## [INSTRUCTIONS FOR THE TASK]
Copy the lines of the records below, from the line containing "scientific name: Phlegmariurus squarrosus" through the line containing "scientific name: Notopleura sp.", inclusive, and reproduce them without any change.

## [THE RECORDS]
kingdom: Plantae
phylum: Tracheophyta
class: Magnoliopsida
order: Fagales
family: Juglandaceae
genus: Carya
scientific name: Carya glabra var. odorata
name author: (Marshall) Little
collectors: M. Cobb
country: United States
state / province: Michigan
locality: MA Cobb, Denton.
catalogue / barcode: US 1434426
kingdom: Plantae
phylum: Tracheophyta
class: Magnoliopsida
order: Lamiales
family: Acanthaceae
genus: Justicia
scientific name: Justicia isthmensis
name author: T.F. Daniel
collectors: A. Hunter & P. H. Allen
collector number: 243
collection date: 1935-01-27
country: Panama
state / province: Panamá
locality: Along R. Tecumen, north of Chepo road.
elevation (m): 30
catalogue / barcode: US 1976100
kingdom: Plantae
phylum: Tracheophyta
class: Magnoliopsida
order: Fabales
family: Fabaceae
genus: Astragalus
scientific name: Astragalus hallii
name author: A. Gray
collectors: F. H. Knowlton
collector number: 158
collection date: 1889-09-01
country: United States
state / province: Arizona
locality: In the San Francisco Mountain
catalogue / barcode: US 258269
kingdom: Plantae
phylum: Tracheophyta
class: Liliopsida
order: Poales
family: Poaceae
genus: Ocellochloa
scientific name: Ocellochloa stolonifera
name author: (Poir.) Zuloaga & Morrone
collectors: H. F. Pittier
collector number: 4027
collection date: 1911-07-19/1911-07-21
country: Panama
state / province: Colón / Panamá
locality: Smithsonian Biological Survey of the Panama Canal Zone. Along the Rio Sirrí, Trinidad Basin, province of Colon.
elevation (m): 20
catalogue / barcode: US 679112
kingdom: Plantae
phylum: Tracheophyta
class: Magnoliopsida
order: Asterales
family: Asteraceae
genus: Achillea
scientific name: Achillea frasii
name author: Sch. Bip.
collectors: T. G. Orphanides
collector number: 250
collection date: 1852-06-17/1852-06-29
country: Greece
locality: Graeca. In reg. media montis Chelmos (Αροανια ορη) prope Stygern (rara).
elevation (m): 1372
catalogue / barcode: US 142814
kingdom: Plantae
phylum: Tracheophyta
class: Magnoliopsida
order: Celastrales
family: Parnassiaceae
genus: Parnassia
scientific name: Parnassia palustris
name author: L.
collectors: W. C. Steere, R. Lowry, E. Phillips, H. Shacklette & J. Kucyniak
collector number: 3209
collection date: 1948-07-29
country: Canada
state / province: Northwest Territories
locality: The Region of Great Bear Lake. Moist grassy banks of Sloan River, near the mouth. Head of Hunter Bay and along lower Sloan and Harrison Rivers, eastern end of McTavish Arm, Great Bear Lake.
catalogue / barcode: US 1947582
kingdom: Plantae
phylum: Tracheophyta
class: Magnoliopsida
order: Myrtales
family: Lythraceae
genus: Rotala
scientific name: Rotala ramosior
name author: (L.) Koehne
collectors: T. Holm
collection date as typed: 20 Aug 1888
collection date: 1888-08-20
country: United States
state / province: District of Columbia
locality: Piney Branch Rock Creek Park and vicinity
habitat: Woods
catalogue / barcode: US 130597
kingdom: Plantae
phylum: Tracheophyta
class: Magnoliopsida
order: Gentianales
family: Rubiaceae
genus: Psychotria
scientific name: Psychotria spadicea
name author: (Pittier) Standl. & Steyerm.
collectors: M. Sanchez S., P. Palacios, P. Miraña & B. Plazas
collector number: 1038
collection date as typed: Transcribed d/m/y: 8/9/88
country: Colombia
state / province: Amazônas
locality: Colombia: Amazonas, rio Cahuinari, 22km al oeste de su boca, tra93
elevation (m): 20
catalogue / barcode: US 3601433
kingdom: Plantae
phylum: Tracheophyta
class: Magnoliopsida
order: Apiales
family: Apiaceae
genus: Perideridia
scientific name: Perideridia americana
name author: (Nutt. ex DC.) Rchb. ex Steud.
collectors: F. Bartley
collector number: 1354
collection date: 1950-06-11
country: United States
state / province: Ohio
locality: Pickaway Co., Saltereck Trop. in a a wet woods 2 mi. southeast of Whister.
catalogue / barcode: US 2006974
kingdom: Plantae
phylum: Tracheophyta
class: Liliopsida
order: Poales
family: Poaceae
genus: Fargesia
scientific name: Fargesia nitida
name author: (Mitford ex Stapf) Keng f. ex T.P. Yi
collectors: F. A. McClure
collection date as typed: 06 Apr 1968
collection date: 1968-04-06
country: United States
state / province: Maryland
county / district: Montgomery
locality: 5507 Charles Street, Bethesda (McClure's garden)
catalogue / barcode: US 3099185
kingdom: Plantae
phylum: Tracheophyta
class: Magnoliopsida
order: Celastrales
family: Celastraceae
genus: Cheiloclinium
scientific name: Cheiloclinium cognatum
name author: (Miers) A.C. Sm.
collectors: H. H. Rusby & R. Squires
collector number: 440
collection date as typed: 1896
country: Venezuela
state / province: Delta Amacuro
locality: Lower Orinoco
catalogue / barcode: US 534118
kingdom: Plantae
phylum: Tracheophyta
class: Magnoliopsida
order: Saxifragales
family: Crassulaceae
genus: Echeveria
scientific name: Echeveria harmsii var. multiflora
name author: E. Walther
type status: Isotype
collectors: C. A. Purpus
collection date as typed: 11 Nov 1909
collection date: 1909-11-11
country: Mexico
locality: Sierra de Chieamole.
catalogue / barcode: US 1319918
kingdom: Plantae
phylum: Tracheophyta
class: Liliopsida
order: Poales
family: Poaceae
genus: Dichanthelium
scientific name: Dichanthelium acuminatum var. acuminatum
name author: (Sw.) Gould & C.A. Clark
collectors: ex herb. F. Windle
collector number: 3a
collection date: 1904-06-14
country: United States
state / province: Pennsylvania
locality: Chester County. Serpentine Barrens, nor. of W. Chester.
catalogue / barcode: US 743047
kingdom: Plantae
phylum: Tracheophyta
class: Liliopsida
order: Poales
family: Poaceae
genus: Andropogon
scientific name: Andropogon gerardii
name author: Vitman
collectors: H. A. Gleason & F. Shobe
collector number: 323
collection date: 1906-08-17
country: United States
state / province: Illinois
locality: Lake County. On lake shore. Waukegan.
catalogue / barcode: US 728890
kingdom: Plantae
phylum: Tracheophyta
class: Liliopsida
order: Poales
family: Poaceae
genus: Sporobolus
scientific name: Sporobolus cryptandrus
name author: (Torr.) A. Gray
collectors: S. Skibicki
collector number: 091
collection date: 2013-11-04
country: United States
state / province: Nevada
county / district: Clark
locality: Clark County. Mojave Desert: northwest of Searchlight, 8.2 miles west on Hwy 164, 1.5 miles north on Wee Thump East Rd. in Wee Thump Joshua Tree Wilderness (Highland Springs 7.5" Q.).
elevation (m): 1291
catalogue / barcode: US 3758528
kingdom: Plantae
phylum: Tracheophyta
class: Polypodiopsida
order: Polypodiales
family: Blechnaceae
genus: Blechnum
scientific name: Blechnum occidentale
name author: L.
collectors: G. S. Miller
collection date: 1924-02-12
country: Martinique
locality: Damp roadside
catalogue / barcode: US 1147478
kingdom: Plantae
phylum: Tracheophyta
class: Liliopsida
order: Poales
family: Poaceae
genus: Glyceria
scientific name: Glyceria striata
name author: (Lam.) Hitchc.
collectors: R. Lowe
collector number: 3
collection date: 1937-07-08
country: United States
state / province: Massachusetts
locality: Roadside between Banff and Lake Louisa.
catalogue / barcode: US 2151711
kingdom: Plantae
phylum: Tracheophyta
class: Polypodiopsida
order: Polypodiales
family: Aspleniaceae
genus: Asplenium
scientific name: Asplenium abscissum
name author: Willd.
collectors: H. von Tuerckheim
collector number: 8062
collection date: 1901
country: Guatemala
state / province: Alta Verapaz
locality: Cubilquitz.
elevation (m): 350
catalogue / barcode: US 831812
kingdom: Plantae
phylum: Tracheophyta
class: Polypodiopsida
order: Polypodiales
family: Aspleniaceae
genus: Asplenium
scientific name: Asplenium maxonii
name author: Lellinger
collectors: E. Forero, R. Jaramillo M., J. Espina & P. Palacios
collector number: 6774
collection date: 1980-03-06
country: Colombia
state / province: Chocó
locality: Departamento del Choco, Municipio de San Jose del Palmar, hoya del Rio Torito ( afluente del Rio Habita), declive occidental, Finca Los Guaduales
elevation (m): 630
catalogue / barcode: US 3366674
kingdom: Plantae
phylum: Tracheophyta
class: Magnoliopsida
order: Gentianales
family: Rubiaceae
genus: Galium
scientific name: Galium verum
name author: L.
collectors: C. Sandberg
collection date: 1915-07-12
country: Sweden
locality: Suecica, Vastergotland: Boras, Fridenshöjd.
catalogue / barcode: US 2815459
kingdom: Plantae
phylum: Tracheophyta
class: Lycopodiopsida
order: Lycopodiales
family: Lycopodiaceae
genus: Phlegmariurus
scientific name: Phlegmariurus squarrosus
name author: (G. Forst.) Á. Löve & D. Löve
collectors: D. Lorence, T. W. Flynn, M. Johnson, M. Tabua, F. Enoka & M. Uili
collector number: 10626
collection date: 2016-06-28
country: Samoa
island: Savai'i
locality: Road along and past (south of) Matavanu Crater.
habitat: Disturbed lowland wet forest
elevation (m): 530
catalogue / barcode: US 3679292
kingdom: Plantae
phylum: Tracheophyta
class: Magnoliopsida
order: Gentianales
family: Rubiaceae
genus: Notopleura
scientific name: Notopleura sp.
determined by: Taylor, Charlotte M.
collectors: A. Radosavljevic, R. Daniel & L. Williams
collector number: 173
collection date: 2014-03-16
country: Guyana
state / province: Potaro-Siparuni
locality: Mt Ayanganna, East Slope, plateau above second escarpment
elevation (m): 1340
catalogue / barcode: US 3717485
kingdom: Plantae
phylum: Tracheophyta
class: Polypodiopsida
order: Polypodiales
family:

## [PROBLEM SOLUTION]
scientific name: Phlegmariurus squarrosus
name author: (G. Forst.) Á. Löve & D. Löve
collectors: D. Lorence, T. W. Flynn, M. Johnson, M. Tabua, F. Enoka & M. Uili
collector number: 10626
collection date: 2016-06-28
country: Samoa
island: Savai'i
locality: Road along and past (south of) Matavanu Crater.
habitat: Disturbed lowland wet forest
elevation (m): 530
catalogue / barcode: US 3679292
kingdom: Plantae
phylum: Tracheophyta
class: Magnoliopsida
order: Gentianales
family: Rubiaceae
genus: Notopleura
scientific name: Notopleura sp.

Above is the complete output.